国際海洋情報(2021年8月31日号)

1.シンガポールが30日以上同国に滞在する外国人船員に対してワクチン接種

シンガポール運輸省は、8月30日、同国内に30日以上滞在し、生活必需品の輸送に従事し、またが旅客フェリーで働く外国人船員を対象に、8月30日からワクチンを有料で接種するSea Crew Vaccination Initiative (Seavax)を開始した。
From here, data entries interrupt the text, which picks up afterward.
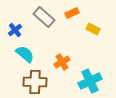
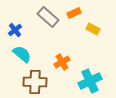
orange rectangle: moved 2 px right
gray rectangle: moved 4 px right
cyan semicircle: moved 3 px left
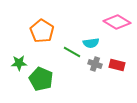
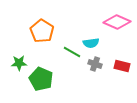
pink diamond: rotated 8 degrees counterclockwise
red rectangle: moved 5 px right, 1 px down
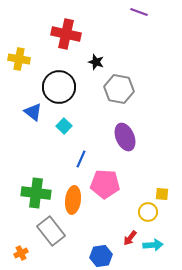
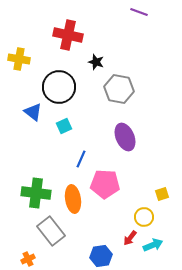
red cross: moved 2 px right, 1 px down
cyan square: rotated 21 degrees clockwise
yellow square: rotated 24 degrees counterclockwise
orange ellipse: moved 1 px up; rotated 16 degrees counterclockwise
yellow circle: moved 4 px left, 5 px down
cyan arrow: rotated 18 degrees counterclockwise
orange cross: moved 7 px right, 6 px down
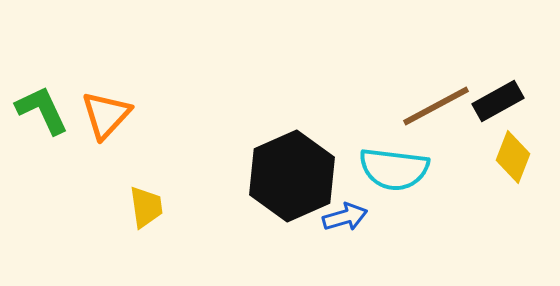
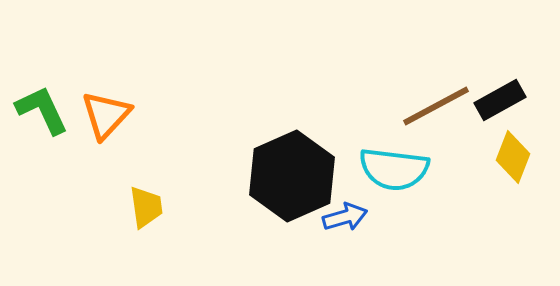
black rectangle: moved 2 px right, 1 px up
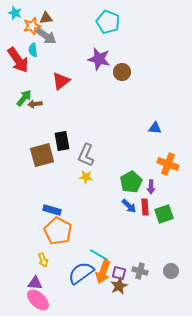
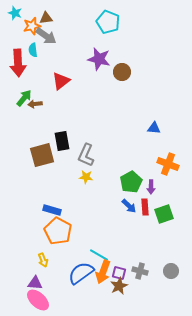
red arrow: moved 3 px down; rotated 32 degrees clockwise
blue triangle: moved 1 px left
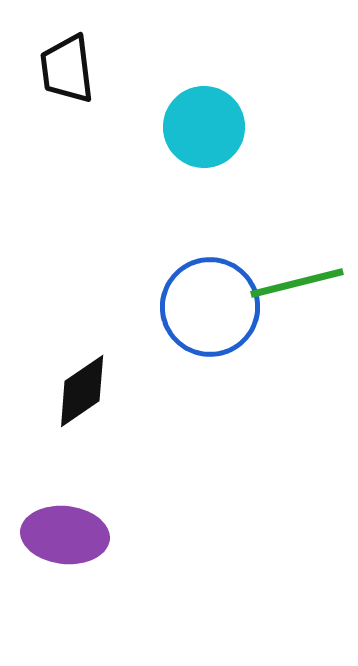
対象には、オフピーク時にシンガポールにドック入りするクルーズ船上のクルー、造船所で修繕を行う煎薬の船員、マリーナに停泊中のヨットの乗員、漁船の乗組員、船舶に日曜金などを供給する船舶の船員、シンガポール内のフェリーの乗務員などが含まれる。

原文

August 30, 2021, The Straits Times


2.豪:太陽光パネルの普及によって企業・家庭のエネルギー自給率が上昇

Australian Energy Market Operator (AEMO)は、8月31日、電力供給信頼性年次報告書を発表したところその概要は以下のとおり。①本年の4月と8月の2回にわたって、1日の総発電量に占める再生可能エネルギーの比率がこれまで最高の57%に達した。②再生可能発電の整備のペースがこのままの勢いで継続すれば、2025年には、再生可能エネルギーによる発電量が瞬間的に100%となるまで、再生可能エネルギー発電比率が上昇する見込み。③現在計画中の大型太陽光・風力発電施設の建設に加えて、個々の企業と家庭が導入する太陽光発電を併せると、2025年までに、再生可能エネルギーによる総発電量は、現在に比べて、10GW増加する。④2025年までに企業や家庭が個別に追加的に整備する太陽光発電の量は8.9GWとなる見込みで、2026年までに総電力需要量の77%を瞬間的に供給することが可能となる。⑤この結果、電力事業者が供給する電力への依存度が低下して、特に日中の最低需要電力量が低下することが、電力事業者にとっては課題となる。

原文

August 30, 2021, The Guardian


3.シリア最大の精油所から油が地中海に流出しキプロスまで汚染拡大の見通し

シリアの地中海沿岸のバニヤースにある同国最大の石油精製所内の1.5万トンの石油タンクに亀裂が生じ、8月23日から石油が地中海に流失したが、衛星からの観測によれば、油濁の規模は当初考えられていたのよりは大規模で、NYとほぼ同面積である800㎢に拡大し、キプロスの海岸まで約7kmの海域まで汚染が近づいている。キプロスの漁業海事研究省によれば、バニヤースから約130km離れたトルコが支配する北キプロスの再北東端のApostios Andreas岬に24時間以内に到達する見込み。シリアの沿岸部は油濁汚染されているが、同国政府は油濁汚染を処理する十分な技術と装備を持っておらず、隣国のトルコが支援に入っている。東地中海では、本年2月にもイスラエルで大規模油濁事故が発生しており、今回の事故が2番目の大規模油濁事故となる。

原文

September 1, 2021, CNN


4.EEA/EMSA:欧州海上輸送環境報告書を発表

9月1日、欧州環境庁(EEA)と欧州海上安全庁(EMSA)は、初めてとなる欧州海上輸送環境報告書を発表したところ、報告書が指摘している海運が環境に与える影響の主な点は以下のとおり。①GHG:EU及びEEAに2018年に寄港した船舶から排出されたCO₂の量は1.4億トンで、世界全体で船舶から排出されたCO₂総量の18%となった。②大気汚染:2019年に欧州に寄港した船舶が排出した二酸化硫黄の量は163万トンで、世界全体の排出量の16%を占めた。③海中騒音:コンテナ船のプロペラなどから発生する海中騒音は2014年から2019年にかけて、2倍以上に増加した。④外来性生物の持ち込み:1949年以来、EU海域への外来性生物の持ち込みの原因の半分は海運によるもので、海洋生態系に強い悪影響を与える合計で51種類の外来性生物が持ち込まれた。⑤油濁損害:2010年から世界で発生した18件の大規模油濁事故のうち、欧州で発生したのは3件(17%)で、石油の輸送量が増加する中で、欧州域内の油濁事故は減少している。